(Extracted page text data)
_ _ _ _ _

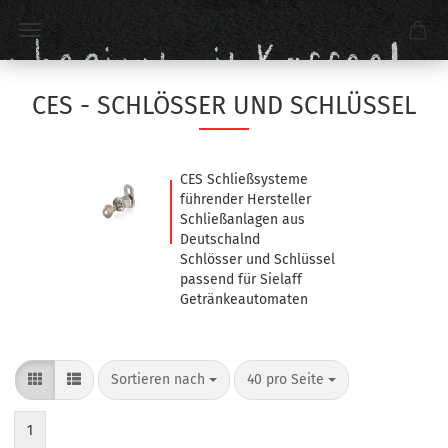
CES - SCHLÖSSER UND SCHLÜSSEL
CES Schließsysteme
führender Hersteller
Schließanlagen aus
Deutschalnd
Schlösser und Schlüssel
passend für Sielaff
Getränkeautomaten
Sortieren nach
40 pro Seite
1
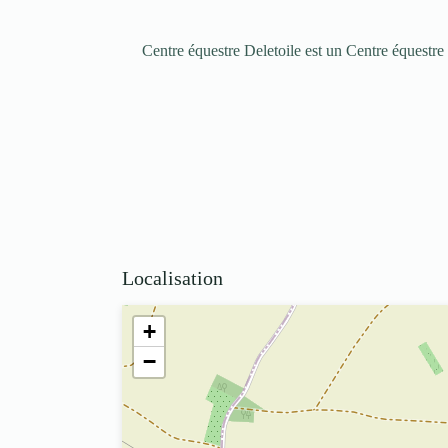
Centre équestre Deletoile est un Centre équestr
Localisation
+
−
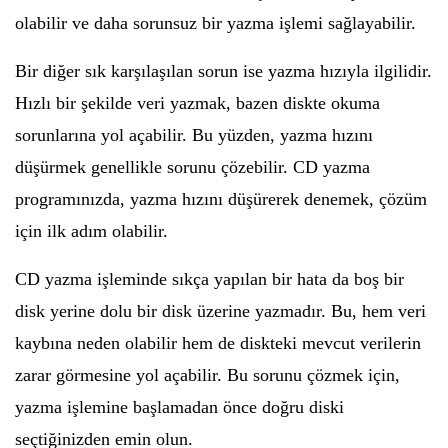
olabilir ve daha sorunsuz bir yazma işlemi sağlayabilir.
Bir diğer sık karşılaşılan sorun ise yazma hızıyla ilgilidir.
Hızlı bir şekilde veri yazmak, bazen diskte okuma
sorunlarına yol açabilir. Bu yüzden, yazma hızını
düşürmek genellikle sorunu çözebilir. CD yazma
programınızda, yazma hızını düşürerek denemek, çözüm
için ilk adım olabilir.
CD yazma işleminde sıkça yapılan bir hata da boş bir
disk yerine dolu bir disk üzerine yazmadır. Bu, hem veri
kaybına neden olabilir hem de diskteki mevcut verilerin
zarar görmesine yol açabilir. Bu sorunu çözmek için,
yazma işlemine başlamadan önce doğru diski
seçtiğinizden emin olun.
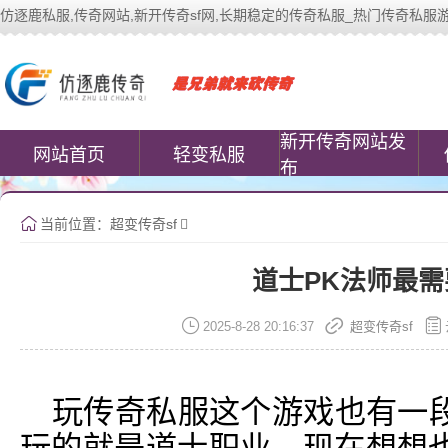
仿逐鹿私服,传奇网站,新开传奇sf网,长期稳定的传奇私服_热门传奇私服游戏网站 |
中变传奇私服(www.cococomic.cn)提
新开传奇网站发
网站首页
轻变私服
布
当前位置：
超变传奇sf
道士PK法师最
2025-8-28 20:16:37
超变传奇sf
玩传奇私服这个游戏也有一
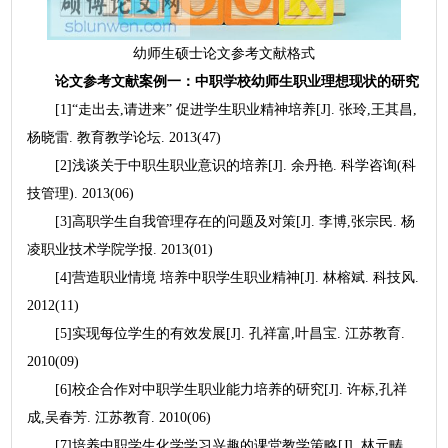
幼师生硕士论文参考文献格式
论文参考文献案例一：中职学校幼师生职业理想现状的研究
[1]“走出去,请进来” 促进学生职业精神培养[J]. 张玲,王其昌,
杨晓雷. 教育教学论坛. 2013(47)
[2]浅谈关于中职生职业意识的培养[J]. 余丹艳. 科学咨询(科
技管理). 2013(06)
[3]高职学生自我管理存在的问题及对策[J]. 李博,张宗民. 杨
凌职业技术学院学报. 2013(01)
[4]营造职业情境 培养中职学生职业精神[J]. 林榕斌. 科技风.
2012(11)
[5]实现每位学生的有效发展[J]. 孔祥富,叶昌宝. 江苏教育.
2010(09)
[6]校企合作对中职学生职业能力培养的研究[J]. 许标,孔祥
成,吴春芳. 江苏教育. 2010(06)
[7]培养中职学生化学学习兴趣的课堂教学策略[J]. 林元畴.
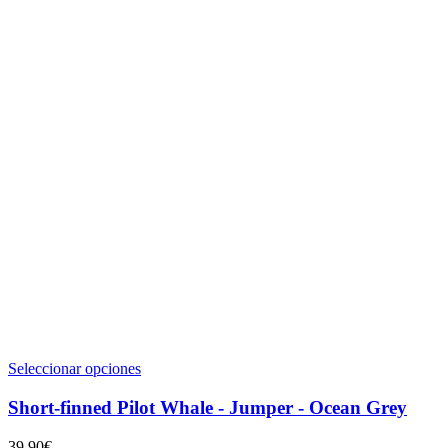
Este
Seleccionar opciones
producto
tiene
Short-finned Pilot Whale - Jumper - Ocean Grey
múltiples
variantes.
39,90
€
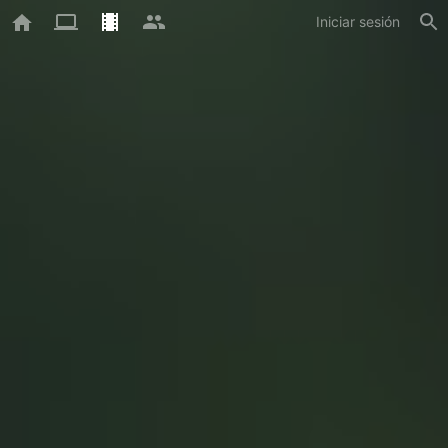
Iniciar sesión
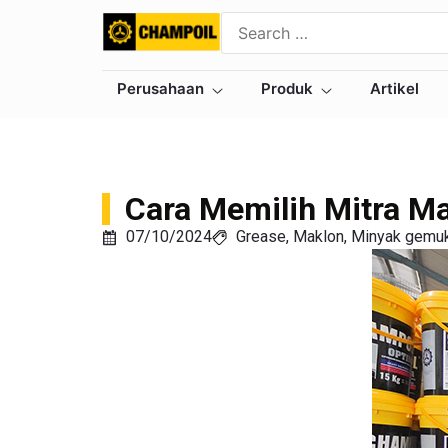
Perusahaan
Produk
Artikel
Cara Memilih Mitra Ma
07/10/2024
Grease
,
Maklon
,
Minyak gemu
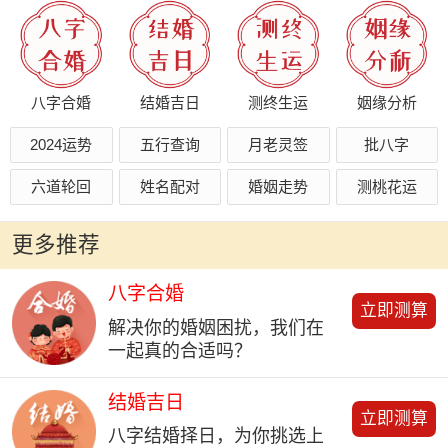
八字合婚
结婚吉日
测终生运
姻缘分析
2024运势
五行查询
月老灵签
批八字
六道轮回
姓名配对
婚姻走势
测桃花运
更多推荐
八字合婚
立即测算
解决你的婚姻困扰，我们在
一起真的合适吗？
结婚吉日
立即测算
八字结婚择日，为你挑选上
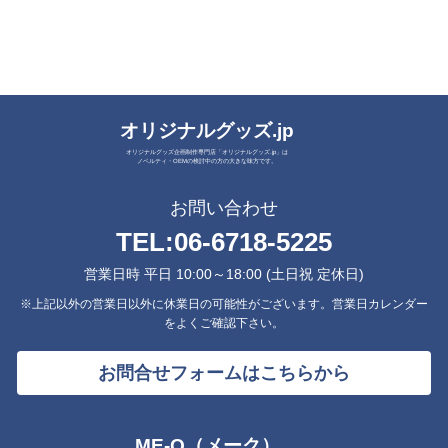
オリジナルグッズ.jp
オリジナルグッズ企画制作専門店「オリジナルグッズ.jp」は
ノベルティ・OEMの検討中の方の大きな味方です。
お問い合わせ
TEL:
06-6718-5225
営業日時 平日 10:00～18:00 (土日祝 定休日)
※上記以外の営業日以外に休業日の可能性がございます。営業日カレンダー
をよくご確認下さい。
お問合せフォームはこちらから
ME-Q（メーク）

_ _ _ _ _

● Task statement: For each line above that contains the word "açabilir", copy that line.

● Answer to the problem:
sorunlarına yol açabilir. Bu yüzden, yazma hızını
zarar görmesine yol açabilir. Bu sorunu çözmek için,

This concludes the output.